Joeris Alexander, Hurtado-Chong Anahí, Blauth Michael, Goldhahn Joerg, Bodmer Nicolas S, Bachmann Lucas M
AO Clinical Investigation and Documentation, Dübendorf, Switzerland.
Department of Trauma Surgery, Medical University of Innsbruck, Innsbruck, Austria.
Geriatr Orthop Surg Rehabil. 2017 Jun;8(2):94-98. doi: 10.1177/2151458516687811. Epub 2017 Jan 1.
Early identification of people at risk for a contralateral hip fracture would be desirable to favorably influence patients' prognosis. A recent systematic review failed to depict stringent patterns of risk parameters to be used for decision-making in clinical practice.
To perform a consensus study using the Delphi method to reach an expert consensus on predictive parameters for the occurrence of a fall and a contralateral hip fracture 1 and 3 years after hip fracture.
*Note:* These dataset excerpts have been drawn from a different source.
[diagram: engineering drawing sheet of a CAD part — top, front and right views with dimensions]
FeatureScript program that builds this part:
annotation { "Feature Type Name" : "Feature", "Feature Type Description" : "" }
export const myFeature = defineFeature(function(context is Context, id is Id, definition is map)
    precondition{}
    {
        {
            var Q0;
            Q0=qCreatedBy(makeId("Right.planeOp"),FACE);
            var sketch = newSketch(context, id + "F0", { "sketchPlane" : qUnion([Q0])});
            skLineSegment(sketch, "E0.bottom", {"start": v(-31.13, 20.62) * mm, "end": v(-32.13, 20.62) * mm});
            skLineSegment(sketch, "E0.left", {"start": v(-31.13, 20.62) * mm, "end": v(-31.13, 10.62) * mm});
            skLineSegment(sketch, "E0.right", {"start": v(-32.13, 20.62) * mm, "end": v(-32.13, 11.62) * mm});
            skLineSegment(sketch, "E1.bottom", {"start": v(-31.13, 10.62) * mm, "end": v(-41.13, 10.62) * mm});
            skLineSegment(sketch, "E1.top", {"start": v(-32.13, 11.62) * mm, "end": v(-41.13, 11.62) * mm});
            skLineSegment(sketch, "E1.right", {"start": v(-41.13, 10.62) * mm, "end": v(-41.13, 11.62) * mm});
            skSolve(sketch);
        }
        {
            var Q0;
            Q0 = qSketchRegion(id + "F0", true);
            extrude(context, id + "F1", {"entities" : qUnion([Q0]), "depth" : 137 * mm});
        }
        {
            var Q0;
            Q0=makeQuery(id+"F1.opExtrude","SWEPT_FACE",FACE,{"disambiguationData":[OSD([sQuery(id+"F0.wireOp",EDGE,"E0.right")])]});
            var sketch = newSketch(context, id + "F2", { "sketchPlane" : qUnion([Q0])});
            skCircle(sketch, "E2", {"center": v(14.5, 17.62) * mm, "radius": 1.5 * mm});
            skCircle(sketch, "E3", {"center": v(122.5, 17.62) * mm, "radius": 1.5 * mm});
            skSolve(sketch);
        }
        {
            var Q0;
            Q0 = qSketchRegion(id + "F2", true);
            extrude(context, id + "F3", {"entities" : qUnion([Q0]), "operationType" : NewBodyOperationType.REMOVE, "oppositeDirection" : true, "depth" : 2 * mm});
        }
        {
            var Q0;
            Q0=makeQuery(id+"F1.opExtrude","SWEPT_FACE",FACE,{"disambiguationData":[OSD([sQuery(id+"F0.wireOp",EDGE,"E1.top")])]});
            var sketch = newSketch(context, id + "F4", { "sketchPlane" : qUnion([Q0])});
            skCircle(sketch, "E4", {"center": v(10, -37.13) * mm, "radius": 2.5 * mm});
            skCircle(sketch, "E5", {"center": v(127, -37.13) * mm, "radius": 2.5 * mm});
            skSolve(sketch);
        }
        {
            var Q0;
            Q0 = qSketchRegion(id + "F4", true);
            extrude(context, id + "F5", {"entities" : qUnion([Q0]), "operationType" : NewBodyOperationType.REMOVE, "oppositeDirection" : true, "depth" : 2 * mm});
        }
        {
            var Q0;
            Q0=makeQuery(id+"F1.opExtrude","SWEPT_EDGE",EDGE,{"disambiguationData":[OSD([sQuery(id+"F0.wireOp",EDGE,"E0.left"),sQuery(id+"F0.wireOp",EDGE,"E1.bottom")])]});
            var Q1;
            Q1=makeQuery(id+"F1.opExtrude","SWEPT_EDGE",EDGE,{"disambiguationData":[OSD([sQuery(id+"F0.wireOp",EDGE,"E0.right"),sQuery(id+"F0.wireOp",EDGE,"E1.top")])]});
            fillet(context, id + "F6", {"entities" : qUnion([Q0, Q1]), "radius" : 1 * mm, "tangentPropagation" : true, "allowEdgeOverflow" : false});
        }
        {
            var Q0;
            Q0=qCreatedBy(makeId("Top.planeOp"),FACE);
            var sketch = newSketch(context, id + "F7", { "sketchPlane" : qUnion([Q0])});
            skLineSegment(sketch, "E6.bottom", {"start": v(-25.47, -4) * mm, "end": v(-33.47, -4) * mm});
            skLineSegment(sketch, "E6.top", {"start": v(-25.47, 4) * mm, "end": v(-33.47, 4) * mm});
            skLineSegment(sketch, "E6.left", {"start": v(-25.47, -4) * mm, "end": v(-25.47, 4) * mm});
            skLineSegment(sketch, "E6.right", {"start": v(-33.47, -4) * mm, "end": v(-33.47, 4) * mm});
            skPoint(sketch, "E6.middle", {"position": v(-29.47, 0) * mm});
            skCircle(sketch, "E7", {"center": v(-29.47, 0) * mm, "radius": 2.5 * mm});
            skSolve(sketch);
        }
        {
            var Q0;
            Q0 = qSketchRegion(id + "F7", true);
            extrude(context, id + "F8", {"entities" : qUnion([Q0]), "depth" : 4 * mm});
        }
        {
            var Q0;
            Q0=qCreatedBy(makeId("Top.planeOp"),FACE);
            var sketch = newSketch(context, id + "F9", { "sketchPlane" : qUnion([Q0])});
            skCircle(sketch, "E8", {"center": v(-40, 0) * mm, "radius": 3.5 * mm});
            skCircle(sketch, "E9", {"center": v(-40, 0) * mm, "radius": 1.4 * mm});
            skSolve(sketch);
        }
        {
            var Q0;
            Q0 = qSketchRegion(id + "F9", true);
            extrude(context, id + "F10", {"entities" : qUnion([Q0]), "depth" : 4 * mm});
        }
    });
A list of potential members of the expert panel was identified based on the authors' list of a recently conducted systematic review. Participating experts were asked to name parameters determining the probability for a fall and a contralateral hip fracture 1 and 3 years after an occurred hip fracture, separately. Additionally, we asked how those stated parameters should be measured. All mentioned parameters were compiled and sent back to the experts asking them to weight each single parameter by assigning a number between 1 (not important) and 10 (very important). The survey was conducted online using the REDCap software package. We defined expert agreement if the interquartile range of attributed weights for a parameter was ≤2. A relevant parameter had at least a median weight of 8.
Twelve experts from 7 countries completed the survey. Presence of fall history and mental and general health status were considered relevant irrespective of the outcome. For falling within 1 and 3 years, the number of medications and residential status were considered relevant, while for fractures within 1 and 3 years, osteoporosis management was considered important.
Using the insights gained in this consensus study, empiric studies need to be set up assessing the prognostic value of the selected parameters.
早期识别对侧髋部骨折风险人群,有利于改善患者预后。最近的一项系统评价未能描述出可用于临床决策的严格风险参数模式。
采用德尔菲法进行一项共识研究,就髋部骨折后1年和3年发生跌倒及对侧髋部骨折的预测参数达成专家共识。
根据作者最近进行的一项系统评价的列表,确定专家小组潜在成员名单。要求参与的专家分别列出决定髋部骨折后1年和3年发生跌倒及对侧髋部骨折概率的参数。此外,我们询问了应如何测量这些所述参数。汇总所有提及的参数并反馈给专家,要求他们通过在1(不重要)至10(非常重要)之间分配一个数字来对每个参数进行加权。使用REDCap软件包在线进行调查。如果一个参数的加权四分位间距≤2,我们定义为专家达成共识。一个相关参数的中位数权重至少为8。
来自7个国家的12名专家完成了调查。无论结果如何,跌倒史以及精神和总体健康状况均被认为是相关的。对于1年内和3年内的跌倒,药物数量和居住状况被认为是相关的,而对于1年内和3年内的骨折,骨质疏松症管理被认为很重要。
利用本共识研究中获得的见解,需要开展实证研究来评估所选参数的预后价值。